- Taken in 1978
- Born: Ernst Israel Bornstein 26 November 1922 Zawiercie, Poland
- Died: 14 August 1978 (aged 55) Munich, West Germany
- Occupations: doctor, dentist, author
- Website: holocaustmatters.org

= Ernst Israel Bornstein =

Polish Jewish doctor and dentist

Ernst Israel Bornstein (26 November 1922 – 14 August 1978) was a Polish-born Jewish Holocaust survivor who practised as a dentist and doctor post-war in Munich, Germany. He is the author of 'Die Lange Nacht', which was first printed in Germany in 1967 and in 2015 translated into English as 'The Long Night'. The book is a personal recollection of his time in 7 different concentration camps and several death marches ending in 1945.

==Early life==
Bornstein was born in Zawiercie, Poland in 1922. He was the oldest of four children. He was educated in Jewish schools and was a talented student who was fluent in German, Yiddish and Polish.

==The Holocaust==

Until the outbreak of the Second World War, Bornstein lived with his happy, close-knit family in the Polish town of Zawiercie. When the Germans invaded in 1939, the synagogue was locked, Jewish pupils were barred from schools and the Nazis began their sustained policy of cruelty and prejudice towards the Jewish community. Bornstein who was 17 years old at the time, was dragged away from his family and conscripted into forced labour in March 1941. He spent the next four years enduring physical and psychological torture, starvation and sickness, all of which he documents in his unflinching memoir 'Die Lange Nacht'.
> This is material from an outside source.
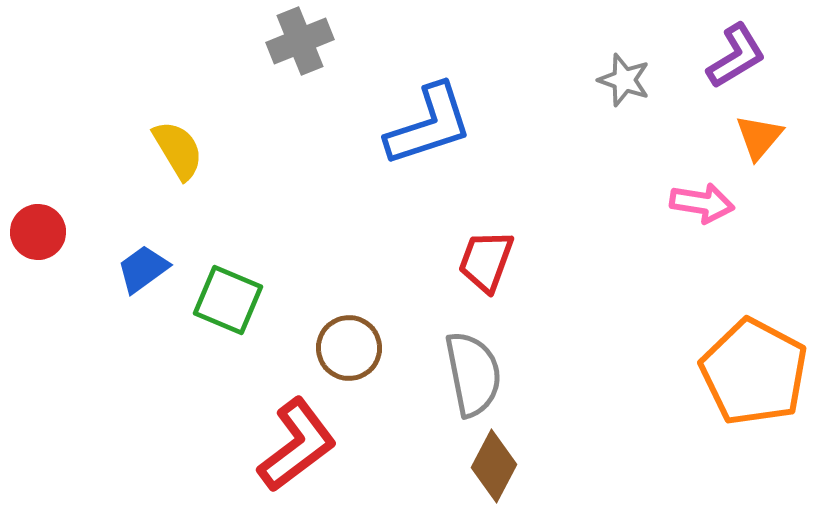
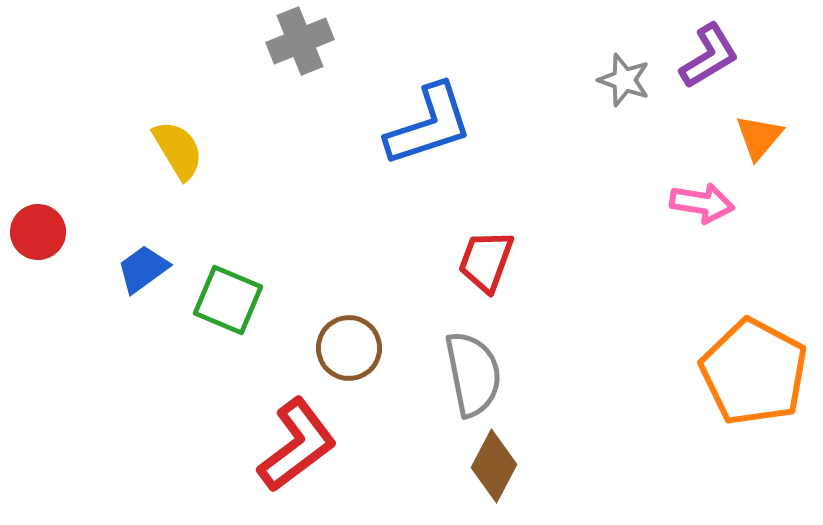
purple L-shape: moved 27 px left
At one point he describes breaking down after receiving a letter from his parents, passed on by a kind German soldier, telling him that their town had been ‘cleansed of Jews’ and that ‘like other transports before us we are probably going to the extermination camp at Auschwitz’.

During 1941 to 1945, Bornstein was incarcerated in seven concentration camps: Grünheide (now Sieroniowice), Markstädt, Fünfteichen (now Miłoszyce), Gross-Rosen, Flossenbürg, Leonberg and Mühldorf.

==Death march and liberation==

In 1945, Bornstein was forced on a death march through Germany to evade the advancing Red Army; a friend who walked with him, Yaacov Bloch, was shot dead by the SS when they arrived at the Gross-Rosen concentration camp. The Nazis wanted to transfer the surviving prisoners, including Bornstein, to the mountains of the Tyrol and there exterminate them.

Bornstein was liberated in Bavaria by American soldiers on 30 April 1945. In his book he writes "The Germans packed us into boxcars and transported us in the direction of Munich. While we were in transit the Americans mounted an offensive and captured the train tracks. We were free'. 'Everyone fled from the train, but the "SS murderers" drove the group back into the wagons and began killing indiscriminately."

Bornstein's parents and two younger sisters were murdered at Auschwitz. Of an extended family numbering about 72 at the start of the war, by its conclusion only six had survived including Bornstein and his sister Regina.

==Post War==

Bornstein went on to train, first as a dentist and then as a doctor after gaining a university place in Munich. He established a successful medical practice. He started collecting his memoirs with the intention of publishing an autobiography after discovering that many of his patients knew nothing about the Holocaust less than a generation after it happened, others thought it had been exaggerated and falsified.

Bornstein married Renee Koenig, herself a Holocaust survivor, in 1964 and they had three children: Noemie, Muriel and Alain. In 1978 at the age of 55, Bornstein died of a heart condition very likely acquired during his years of starvation and forced labour. Renee later moved to Manchester, England.

==The Long Night==
In 1967, Bornstein published 'Die Lange Nacht'. Initially German publishers were reluctant to give it attention, preferring not to speak of Germany's dark history. After publication the book was well received netting a review in the Times Literary Supplement , even though it had been published only in German.

With the help of a professional translator, Bornstein's daughter Noemie translated 'Die Lange Nacht' ('The Long Night') into English from its original German. The English language version book was published in 2015. The book includes a prefaced letter by David Cameron and has been endorsed by Lord Finkelstein, Rabbi Lord Jonathan Sacks, Jonathan Dimbleby and Dan Snow. It is one of the chosen books for Holocaust Memorial Day 2018.

A new German edition was published in 2020 with a foreword by Charlotte Knobloch.